La défense antimissiles
Éditorial - Jean Dufourcq - p. 5-6
L'idée d'une défense antimissiles est aussi ancienne que les missiles eux-mêmes, au sortir de la Seconde Guerre mondiale avec l'apparition des V1 et V2 allemands. Mais c'est surtout la perspective d'une arme nucléaire transportée par un missile qui en a consacre l'importance, d'autant que l'URSS est puissance nucléaire depuis août 1949. La défense antimissiles balistique grandit avec la guerre froide, dont elle constitue un épisode asymétrique qui a certains égards, avec l'IDS du président Reagan, a pu jouer un rôle décisif dans son évolution et son issue. Quelle est l'évolution de la conception de cette défense aux États-Unis ? Comment comprendre la continuité d'un projet qui rassemble - au prix de certains aménagements toutefois - les administrations américaines aussi bien républicaines que démocrates depuis plus de 60 ans ?
Pour comprendre les problèmes techniques et politiques posés à la défense anti-missiles, il est important de comprendre comment les engins balistiques ont été mis au point. Le cas du missile russe Scud nous intéresse à plusieurs titres : il illustre comment, grâce à la coopération de scientifiques allemands (capturés ou réfugiés après 1945), les Soviétiques parviennent à maîtriser ce savoir-faire d'abord destiné à leur défense. L'exportation de ces systèmes à des pays comme la Chine, la Corée du Nord, le Pakistan, etc., permet alors à leurs acquéreurs de s'approprier cette technologie et de développer la leur.

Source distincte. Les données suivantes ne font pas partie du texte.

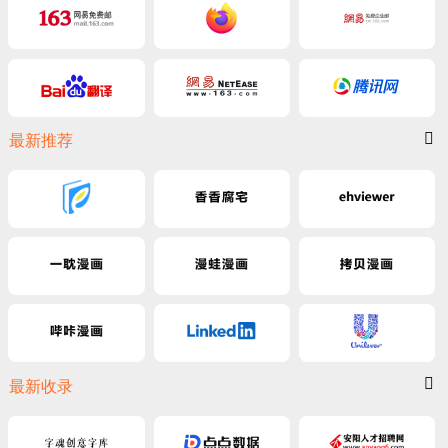
最新推荐
最新收录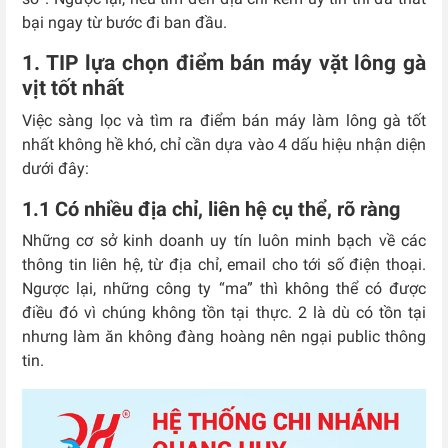
bại ngay từ bước đi ban đầu.
1. TIP lựa chọn điểm bán máy vặt lông gà
vịt tốt nhất
Việc sàng lọc và tìm ra điểm bán máy làm lông gà tốt
nhất không hề khó, chỉ cần dựa vào 4 dấu hiệu nhận diện
dưới đây:
1.1 Có nhiều địa chỉ, liên hệ cụ thể, rõ ràng
Những cơ sở kinh doanh uy tín luôn minh bạch về các
thông tin liên hệ, từ địa chỉ, email cho tới số điện thoại.
Ngược lại, những công ty “ma” thì không thể có được
điều đó vì chúng không tồn tại thực. 2 là dù có tồn tại
nhưng làm ăn không đàng hoàng nên ngại public thông
tin.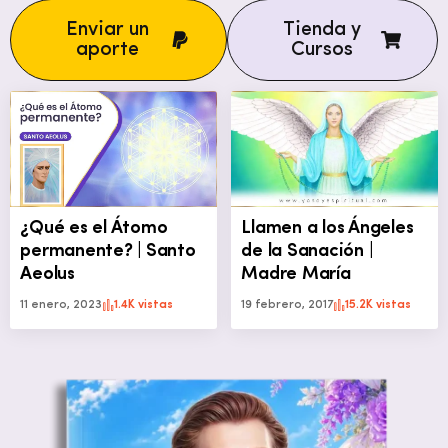
Enviar un
Tienda y
aporte
Cursos
¿Qué es el Átomo
Llamen a los Ángeles
permanente? | Santo
de la Sanación |
Aeolus
Madre María
11 enero, 2023
1.4K vistas
19 febrero, 2017
15.2K vistas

Le projet de l'administration Bush prévoyait l'implantation d'un bouclier antimissiles en Europe avec un radar en République Tchèque et des intercepteurs en Pologne, avant d'être supplanté par l'EPAA (European Phased Adaptive Approach) privilégiée par l'équipe Obama, au motif avancé de se prémunir contre la menace potentielle de l'Iran. Mais l'implantation de ces éléments, dans des pays en quête d'une certaine réassurance a provoqué le mécontentement de la Russie, qui y a vu une menace, particulièrement sur la confidentialité de ses manoeuvres balistiques voire d'une partie de sa dissuasion. Autour de la défense antimissiles se nouent des partenariats stratégiques et commerciaux principalement en Europe mais également en Asie du Sud-Est ; de sorte que la défense antimissiles s'affirme aujourd'hui de plus en plus comme un instrument de politique extérieure pour les États-Unis qui doit faire l'objet d'une analyse.